O homem inédito é apenas alguém que não se deixa editar por nenhuma força – política, econômica, religiosa – que insiste em fazer dele o que não é. O homem e a mulher editados apreciam autoajuda. O homem e a mulher inéditos preferem o outroajuda.
Não cabe na cabeça dele minha opção de não formar uma família e ter “desperdiçado” as oportunidades que a vida me ofereceu de sucesso profissional como leigo.

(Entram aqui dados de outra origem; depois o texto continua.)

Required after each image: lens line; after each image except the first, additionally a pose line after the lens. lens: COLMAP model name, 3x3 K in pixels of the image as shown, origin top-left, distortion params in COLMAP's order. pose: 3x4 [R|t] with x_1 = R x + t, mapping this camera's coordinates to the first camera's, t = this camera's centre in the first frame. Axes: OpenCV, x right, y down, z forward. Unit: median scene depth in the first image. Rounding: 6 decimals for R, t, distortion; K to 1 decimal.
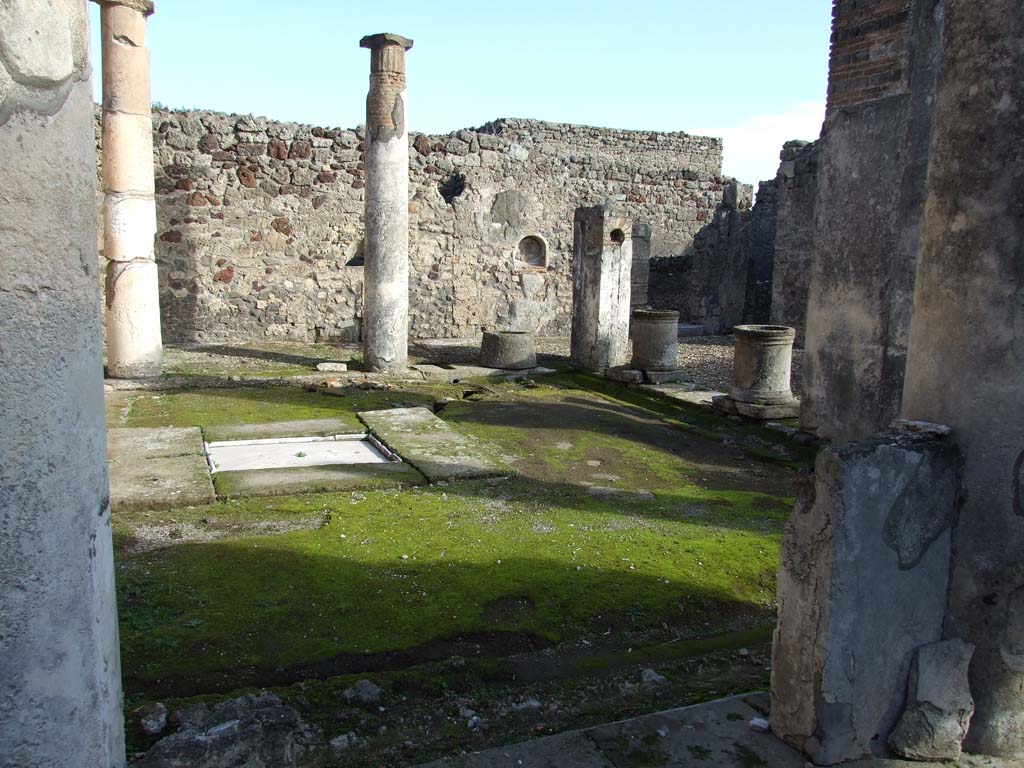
lens RADIAL K [[823.1, 0, 513.8], [0, 823.1, 380.7], [0, 0, 1]] dist [-0.062692, 0.056537]
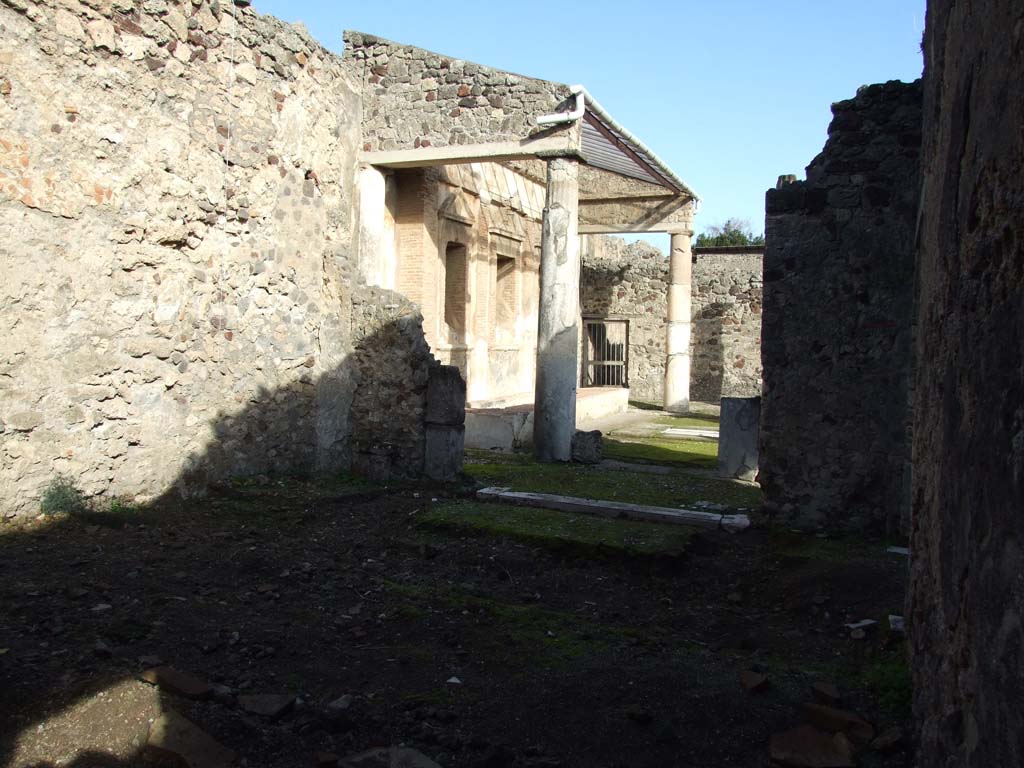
lens RADIAL K [[823.1, 0, 508.3], [0, 823.1, 370.2], [0, 0, 1]] dist [-0.062692, 0.056537]
pose [[0.704717, 0.017010, -0.709285, 0.544197], [-0.110274, 0.990189, -0.085817, 0.089587], [0.700867, 0.138692, 0.699679, -0.570128]]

Aos 22 anos, fui assistente de direção de José Celso Martinez Corrêa na montagem de O rei da vela, peça de Oswald de Andrade. Aprendi o ofício e fiquei tentado a dedicar-me de corpo e alma à direção teatral.
Aos 23, trabalhei como chefe de reportagem da Folha da Tarde, em São Paulo. E em 2004 renunciei à função de assessor especial da Presidência da República. Segundo Alfredo, “tivesse cabeça, você não estaria enfiado em uma cela de convento, vivendo de minguados direitos autorais e eventuais palestras remuneradas”.

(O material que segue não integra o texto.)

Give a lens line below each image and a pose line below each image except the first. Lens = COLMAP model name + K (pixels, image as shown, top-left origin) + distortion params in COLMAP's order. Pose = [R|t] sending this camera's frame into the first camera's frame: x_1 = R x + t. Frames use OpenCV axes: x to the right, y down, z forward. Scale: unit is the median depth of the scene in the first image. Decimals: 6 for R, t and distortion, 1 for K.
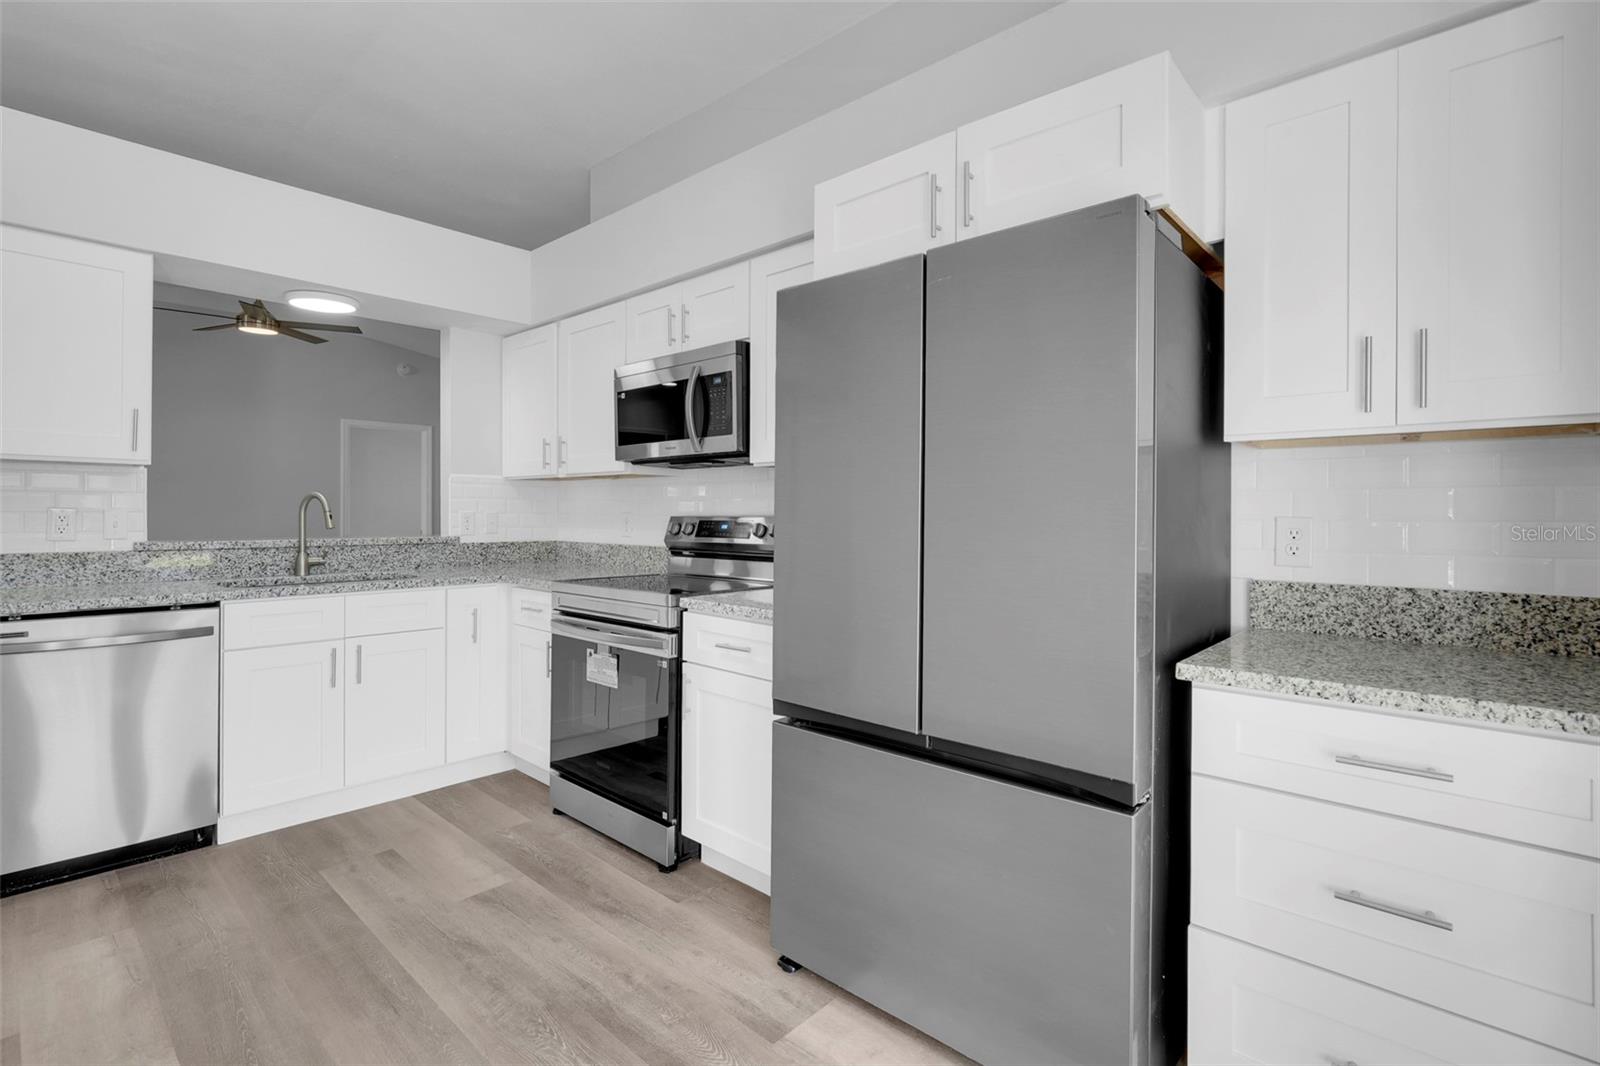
lens RADIAL K [[744.4, 0, 780.5], [0, 744.4, 512.8], [0, 0, 1]] dist [-0.006881, 0.001245]
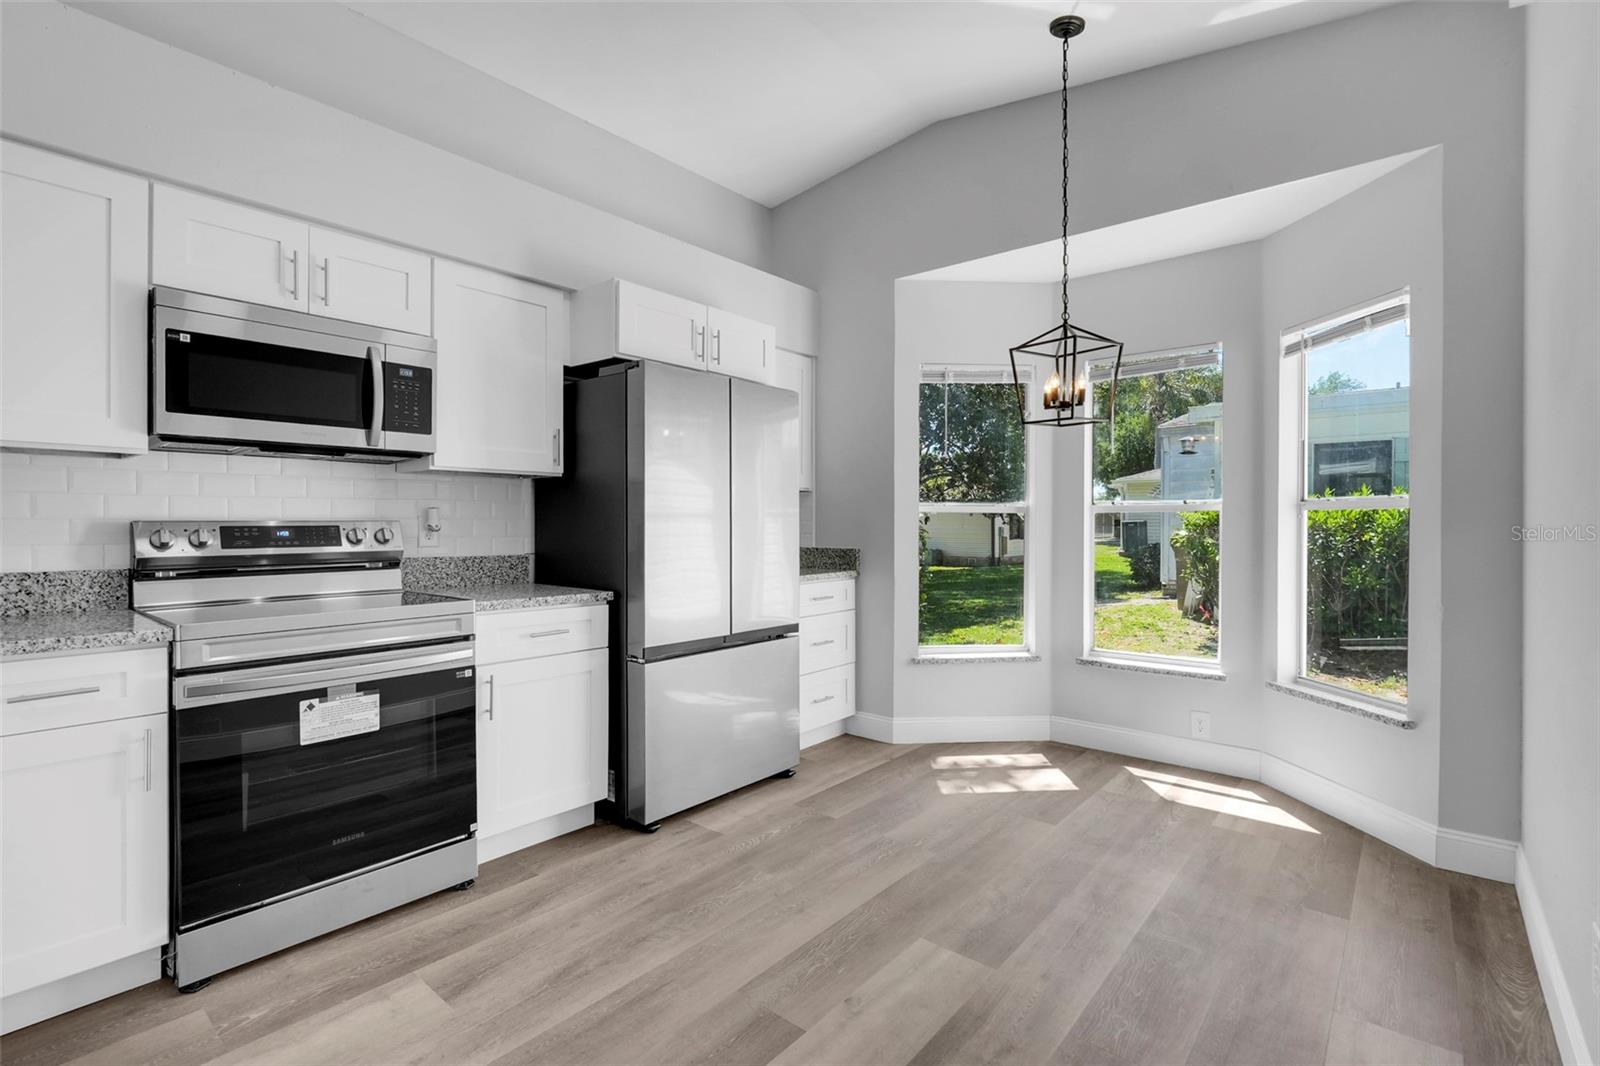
lens RADIAL K [[744.4, 0, 801.2], [0, 744.4, 526.1], [0, 0, 1]] dist [-0.006881, 0.001245]
pose [[-0.055981, -0.009306, 0.998388, -1.187424], [-0.000132, 0.999957, 0.009313, 0.004874], [-0.998432, 0.000389, -0.055979, 0.649051]]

Embora Alfredo e eu sejamos amigos, há entre nós enorme diferença no modo de encarar a vida. Ele é alto executivo de uma empresa multinacional, tem um casal de filhos, possui fazenda e casa de praia e adora passar temporadas em Nova York.
Em matéria de religião, ele cultiva um agnosticismo que não o impede de ser devoto de São Judas Tadeu e trazer no pescoço um cordão de ouro com a medalha de Nossa Senhora das Graças.
Repito sempre a Alfredo: “Você é um homem editado”. Devidamente moldado, como um boneco de gesso, pela cultura capitalista-consumista que respiramos.
Ele gosta de exibir roupas de grife, frequentar clubes sofisticados e restaurantes da moda e trocar de carro a cada 15 mil quilômetros rodados.
Prefiro ser um homem inédito. Não invejo o estilo de vida de Alfredo, nem duvido de que ele seja feliz assim. Recuso-me, porém, a submeter-me aos “valores” do sistema que exalta a competividade, e não a solidariedade, e gera tanta desigualdade social.
Minha felicidade estaria em risco se eu me deixasse possuir por bens materiais que me exigiriam cuidados constantes. Minha existência não é norteada por status, finanças ou patrimônio. É o sentido solidário que imprimo à vida que me faz feliz. Nem me considero mais feliz que a média. Felicidade não se compara.
O poço no qual sacio a minha sede é aberto ao transcendente. E me faz muito feliz não ter que me preocupar com bens materiais, pois nada possuo, exceto as roupas que visto, os livros que coleciono e um carro Fox básico que me foi presenteado.
Quem muito possui, muito tem a perder. Não é o meu caso. Meu bem mais precioso é também o de Alfredo e de todos nós – a vida. Sei que um dia haverei de perdê-la, como ocorre a todos. Alfredo fica horrorizado quando se toca neste tema. Ele quase se julga imortal. Porque terá muito a perder quando a morte chegar.
Essa diferença é marcante entre nós: o sentido que imprimo à minha vida justifica a minha morte. Não é o caso de meu amigo nem de homens e mulheres editados. Eles nutrem sempre a ambição de terem mais e mais. O necessário jamais é suficiente para eles. Não suportam a ideia de terem um futuro de quem mora de aluguel, anda de ônibus e vai ao shopping apenas para ver as vitrines e tomar sorvete.
O homem e a mulher editados são aqueles que apostam tudo no sistema no qual vivem e acreditam. O homem e a mulher inéditos olham além do próprio umbigo e ficam indignados com tanta miséria e injustiça. Empenham suas vidas na busca de outros mundos possíveis. Acreditam em ideais e utopia. E são felizes justamente por se sentirem como a cortiça na água, que nunca submerge. Por isso, raramente sofrem desilusões, temem o fracasso ou se enchem de medicamentos para evitar a baixa autoestima.
O homem inédito é apenas alguém que não se deixa editar por nenhuma força – política, econômica, religiosa – que insiste em fazer dele o que não é. O homem e a mulher editados apreciam autoajuda. O homem e a mulher inéditos preferem o outroajuda.